Task brief =>
Ignoring every picture, return the lines of the listing below word for word, from the line that holds "Сиробник: Китай" through the line that holds "Наши проекты".

Data listing =>
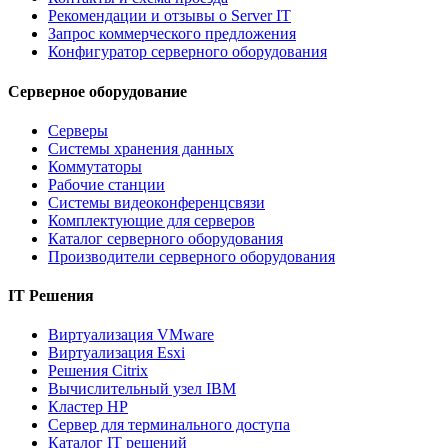
Рекомендации и отзывы о Server IT
Запрос коммерческого предложения
Конфигуратор серверного оборудования
Серверное оборудование
Серверы
Системы хранения данных
Коммутаторы
Рабочие станции
Системы видеоконференцсвязи
Комплектующие для серверов
Каталог серверного оборудования
Производители серверного оборудования
IT Решения
Виртуализация VMware
Виртуализация Esxi
Решения Citrix
Вычислительный узел IBM
Кластер HP
Сервер для терминального доступа
Каталог IT решений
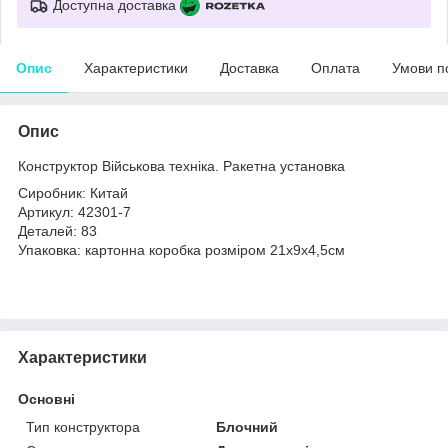
Доступна доставка
Опис
Характеристики
Доставка
Оплата
Умови п
Опис
Конструктор Військова техніка. Ракетна установка
Сиробник: Китай
Артикул: 42301-7
Деталей: 83
Упаковка: картонна коробка розміром 21х9х4,5см
Характеристики
Основні
Тип конструктора
Блочний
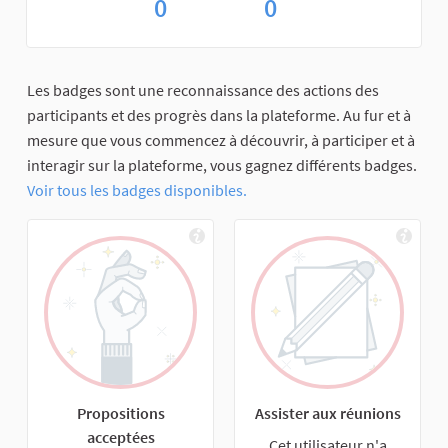
0
0
Les badges sont une reconnaissance des actions des
participants et des progrès dans la plateforme. Au fur et à
mesure que vous commencez à découvrir, à participer et à
interagir sur la plateforme, vous gagnez différents badges.
Voir tous les badges disponibles.
Propositions
Assister aux réunions
acceptées
Cet utilisateur n'a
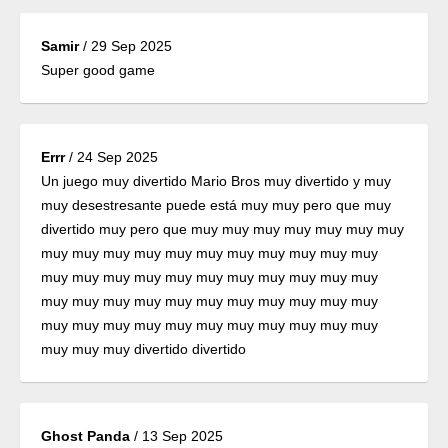
Samir
/
29 Sep 2025
Super good game
Errr
/
24 Sep 2025
Un juego muy divertido Mario Bros muy divertido y muy
muy desestresante puede está muy muy pero que muy
divertido muy pero que muy muy muy muy muy muy muy
muy muy muy muy muy muy muy muy muy muy muy
muy muy muy muy muy muy muy muy muy muy muy
muy muy muy muy muy muy muy muy muy muy muy
muy muy muy muy muy muy muy muy muy muy muy
muy muy muy divertido divertido
Ghost Panda
/
13 Sep 2025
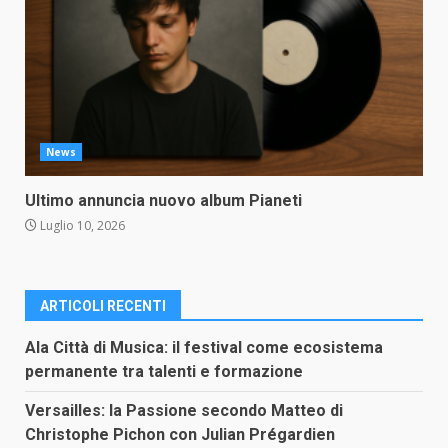
News
Ultimo annuncia nuovo album Pianeti
Luglio 10, 2026
ARTICOLI RECENTI
Ala Città di Musica: il festival come ecosistema
permanente tra talenti e formazione
Versailles: la Passione secondo Matteo di
Christophe Pichon con Julian Prégardien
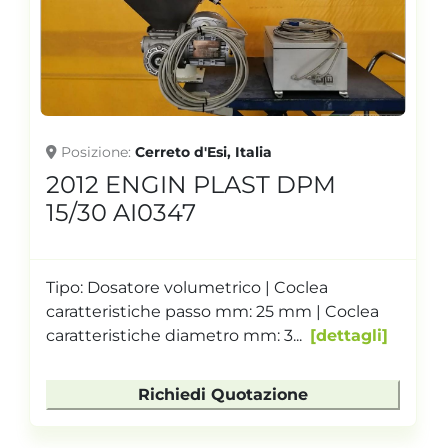
Posizione
Cerreto d'Esi, Italia
2012 ENGIN PLAST DPM
15/30 AI0347
Tipo: Dosatore volumetrico | Coclea
caratteristiche passo mm: 25 mm | Coclea
caratteristiche diametro mm: 3...
dettagli
Richiedi Quotazione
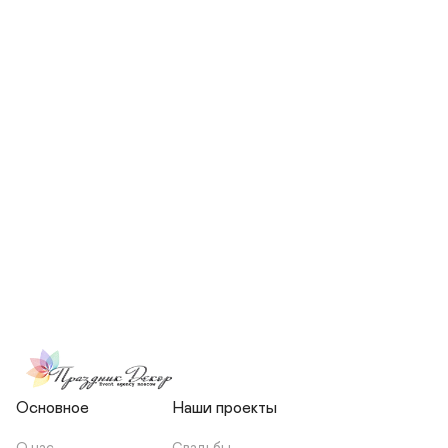
СКОЛЬКО ЧЕЛОВЕК БУДЕТ 
УЧАСТВОВАТЬ В ПОДГОТОВКЕ 
МОЕЙ СВАДЬБЫ?
НЕСЕТЕ ЛИ ВЫ 
ОТВЕТСТВЕННОСТЬ ЗА 
ПОДРЯДЧИКОВ, ИЛИ Я 
ЗАКЛЮЧАЮ С НИМИ 
ОТДЕЛЬНЫЙ ДОГОВОР?
Основное
Наши проекты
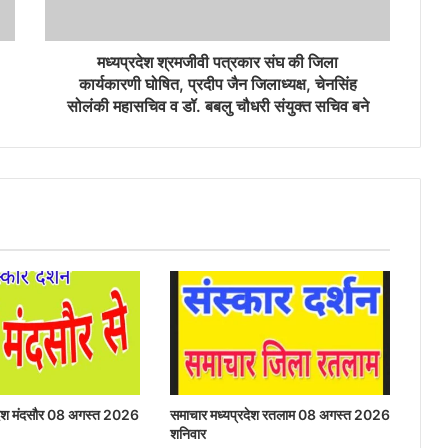
मध्यप्रदेश श्रमजीवी पत्रकार संघ की जिला
कार्यकारणी घोषित, प्रदीप जैन जिलाध्यक्ष, चेनसिंह
सोलंकी महासचिव व डॉ. बबलु चौधरी संयुक्त सचिव बने
रदेश मंदसौर 08 अगस्त 2026
समाचार मध्यप्रदेश रतलाम 08 अगस्त 2026
शनिवार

Result of this task =>
Сиробник: Китай
Артикул: 42301-7
Деталей: 83
Упаковка: картонна коробка розміром 21х9х4,5см
Характеристики
Основні
Тип конструктора
Блочний
0
0
Les badges sont une reconnaissance des actions des
participants et des progrès dans la plateforme. Au fur et à
mesure que vous commencez à découvrir, à participer et à
interagir sur la plateforme, vous gagnez différents badges.
Voir tous les badges disponibles.
Propositions
Assister aux réunions
acceptées
Cet utilisateur n'a
Samir
/
29 Sep 2025
Super good game
Errr
/
24 Sep 2025
Un juego muy divertido Mario Bros muy divertido y muy
muy desestresante puede está muy muy pero que muy
divertido muy pero que muy muy muy muy muy muy muy
muy muy muy muy muy muy muy muy muy muy muy
muy muy muy muy muy muy muy muy muy muy muy
muy muy muy muy muy muy muy muy muy muy muy
muy muy muy muy muy muy muy muy muy muy muy
muy muy muy divertido divertido
Ghost Panda
/
13 Sep 2025
News
Ultimo annuncia nuovo album Pianeti
Luglio 10, 2026
ARTICOLI RECENTI
Ala Città di Musica: il festival come ecosistema
permanente tra talenti e formazione
Versailles: la Passione secondo Matteo di
Christophe Pichon con Julian Prégardien
Posizione
Cerreto d'Esi, Italia
2012 ENGIN PLAST DPM
15/30 AI0347
Tipo: Dosatore volumetrico | Coclea
caratteristiche passo mm: 25 mm | Coclea
caratteristiche diametro mm: 3...
dettagli
Richiedi Quotazione
СКОЛЬКО ЧЕЛОВЕК БУДЕТ 
УЧАСТВОВАТЬ В ПОДГОТОВКЕ 
МОЕЙ СВАДЬБЫ?
НЕСЕТЕ ЛИ ВЫ 
ОТВЕТСТВЕННОСТЬ ЗА 
ПОДРЯДЧИКОВ, ИЛИ Я 
ЗАКЛЮЧАЮ С НИМИ 
ОТДЕЛЬНЫЙ ДОГОВОР?
Основное
Наши проекты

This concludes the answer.